MemX: A Local-First Long-Term Memory System for AI Assistants
A new Rust-based memory system for AI assistants keeps data local and delivers 90ms searches at 100k-record scale.
Researcher Lizheng Sun has published a paper detailing MemX, a novel long-term memory system designed specifically for AI assistants. Unlike cloud-centric alternatives, MemX adopts a 'local-first' architecture, meaning user data and memory stores reside on the user's own device. It's built with performance and stability in mind, using Rust for the core system and libSQL for database operations, coupled with a standard OpenAI-compatible embedding API. The system's key innovation is its sophisticated, multi-stage retrieval pipeline. When an AI assistant needs to recall information, MemX doesn't rely on a single method. Instead, it performs vector recall (for semantic similarity), keyword recall (for exact matches), fuses the results using Reciprocal Rank Fusion (RRF), and then applies a four-factor re-ranking algorithm. Crucially, it includes a low-confidence rejection rule that prevents the system from returning spurious or incorrect information when the answer simply isn't in its memory.
Performance benchmarks are promising. On two custom Chinese-language test suites with over 1,000 records, MemX achieved a 91.3% Hit@1 rate (the correct answer ranked first) in default scenarios and a perfect 100% under high-confusion conditions, thanks to its conservative query suppression. On the larger LongMemEval benchmark with up to 220,349 records, it showed strong performance for factual recall (51.6% Hit@5) but highlighted that temporal and multi-session reasoning remain challenging areas. A major technical achievement is its search speed: by leveraging SQLite's FTS5 full-text indexing, MemX reduces keyword search latency by a staggering 1,100x at the 100,000-record scale, ensuring end-to-end search times remain under 90 milliseconds. The author positions MemX not as a complete agent framework, but as a reproducible, structurally simple, and explainable baseline for developers who prioritize user privacy, local control, and retrieval stability over chasing end-to-end benchmark scores.
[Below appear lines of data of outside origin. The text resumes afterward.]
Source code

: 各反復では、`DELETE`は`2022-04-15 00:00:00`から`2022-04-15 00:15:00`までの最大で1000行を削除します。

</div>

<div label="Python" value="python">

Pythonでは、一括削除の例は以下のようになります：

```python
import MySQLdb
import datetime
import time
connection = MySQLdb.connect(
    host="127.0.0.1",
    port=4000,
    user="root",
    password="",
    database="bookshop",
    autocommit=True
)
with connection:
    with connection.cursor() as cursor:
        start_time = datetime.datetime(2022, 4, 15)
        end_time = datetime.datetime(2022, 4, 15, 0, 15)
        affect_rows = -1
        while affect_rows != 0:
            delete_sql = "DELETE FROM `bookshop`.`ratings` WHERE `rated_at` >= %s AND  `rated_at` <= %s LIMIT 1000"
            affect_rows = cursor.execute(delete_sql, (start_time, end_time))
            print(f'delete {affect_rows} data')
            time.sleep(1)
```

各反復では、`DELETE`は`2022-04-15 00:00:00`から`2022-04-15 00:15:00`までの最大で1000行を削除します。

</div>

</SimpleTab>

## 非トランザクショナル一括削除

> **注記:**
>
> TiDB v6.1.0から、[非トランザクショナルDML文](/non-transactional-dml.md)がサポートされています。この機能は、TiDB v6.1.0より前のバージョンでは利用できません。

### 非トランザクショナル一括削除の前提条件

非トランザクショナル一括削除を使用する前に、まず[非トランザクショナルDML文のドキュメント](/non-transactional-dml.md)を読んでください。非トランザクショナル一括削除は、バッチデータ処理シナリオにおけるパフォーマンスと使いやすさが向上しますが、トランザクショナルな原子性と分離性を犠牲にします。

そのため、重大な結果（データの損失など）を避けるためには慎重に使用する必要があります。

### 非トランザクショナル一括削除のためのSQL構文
- Local-first Rust architecture on libSQL ensures user data privacy and control, contrasting with cloud-based memory services.
- Multi-stage retrieval pipeline (vector+keyword+RRF+re-ranking) achieves 91.3% Hit@1 accuracy and effectively suppresses low-confidence results.
- FTS5 full-text indexing delivers 1,100x faster keyword searches, maintaining sub-90ms latency even with 100,000 stored records.
Why It Matters
It provides a high-performance, private foundation for building AI assistants that remember context accurately without sending sensitive data to the cloud.